The legal owner of the Williamsburg of Cincinnati complex is currently a court-appointed receiver, a temporary controlling party assigned by the judiciary. This entity was formally put in place by Hamilton County Common Pleas Court Judge Tom Heekin in June 2023. The receivership stripped the previous private owners of all management and control over the property’s operations and finances. This action resulted from a consolidated legal effort, including a public nuisance lawsuit filed by the City of Cincinnati and a foreclosure action initiated by the mortgage holder, Fannie Mae. The receiver acts as an officer of the court, tasked with operating the property, collecting rents, overseeing necessary repairs, and preparing the asset for a future sale.

Corporate History and Previous Owners

Before the court-ordered receivership, the complex was owned by BRC Williamsburg Holdings LLC, a Delaware limited liability company that acquired the property around 2018. The ownership structure involved two investment firms, Dasmen Residential LLC and Rhodium Capital Advisors LLC, identified in court documents as the parent company and the entity holding itself out as the owner. The City of Cincinnati’s lawsuit alleged the property was already in disrepair at the time of the 2018 acquisition. This ownership group was later implicated in a federal mortgage fraud conspiracy concerning the property’s financing. The former manager of BRC Williamsburg Holdings LLC, Boruch “Barry” Drillman, pleaded guilty in December 2023 to his role in the multi-million dollar fraud scheme.

The Scope of Business and Key Holdings

The scope of business for the Williamsburg of Cincinnati complex is the provision of residential rental housing to a large segment of the city’s population. The property represents a large-scale housing investment and a substantial piece of the Hamilton County real estate tax base. The complex includes significant green space and community amenities like a fitness center and swimming pools, although many were in a state of disrepair. The asset’s size and unit count mean that its condition and management directly impact the availability and quality of affordable housing in the Hartwell neighborhood and surrounding areas.

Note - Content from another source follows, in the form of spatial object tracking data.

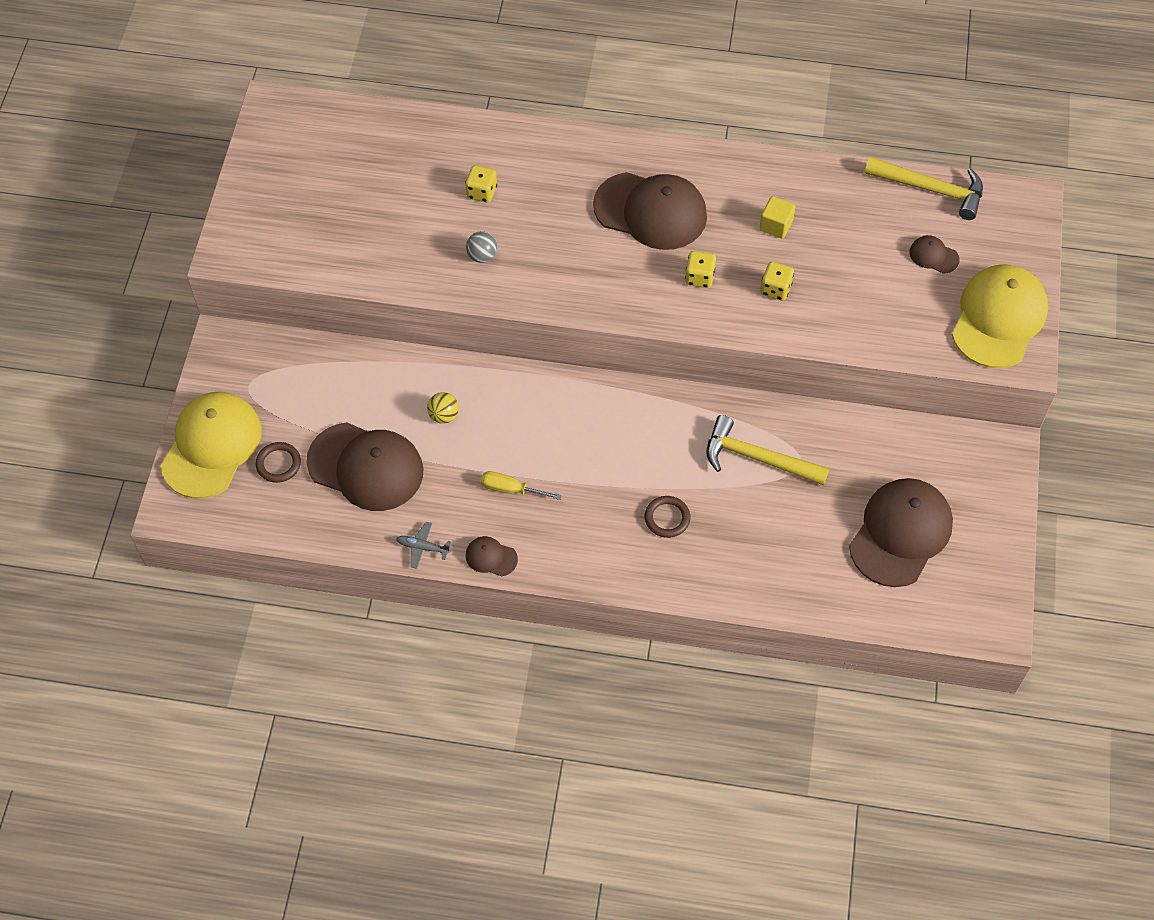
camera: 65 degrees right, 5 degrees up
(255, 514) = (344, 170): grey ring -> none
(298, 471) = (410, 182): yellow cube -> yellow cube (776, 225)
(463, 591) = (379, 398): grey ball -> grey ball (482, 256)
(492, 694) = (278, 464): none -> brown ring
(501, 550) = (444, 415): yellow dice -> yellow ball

Operational Impact and Key Leadership

Operational leadership now rests with the court-appointed receiver and the professional management team they have installed. The receiver manages all day-to-day activities, including maintenance, rent collection, and vendor contracts. This intervention was necessary because the previous ownership operated the complex with only ten full-time maintenance staff and five office staff for nearly 1,000 units, leading to a profound lack of upkeep. The current leadership’s focus is on stabilizing the property by addressing hundreds of outstanding code violations and health concerns, which is a significant undertaking in the local construction and service economy.

Financial Structure and Future Outlook

The complex’s financial history is marked by leveraged debt and subsequent distress. In 2019, the previous owners obtained a substantial $74.25 million loan, which was secured by the property and backed by Fannie Mae. This financing was fraudulently obtained, as borrowers presented a false, inflated purchase price to lenders. The financial condition deteriorated, leading to the loan becoming more than 90 days delinquent, and the property’s appraised value plummeted from $99 million at the time of the loan origination to a reappraised value of $34 million. The future outlook centers on the receiver’s mission to stabilize operations and maximize the property’s value before an eventual sale. Once the complex is restored to a habitable state, it will likely be sold to a new, long-term owner to satisfy the outstanding mortgage debt and resolve the legal actions.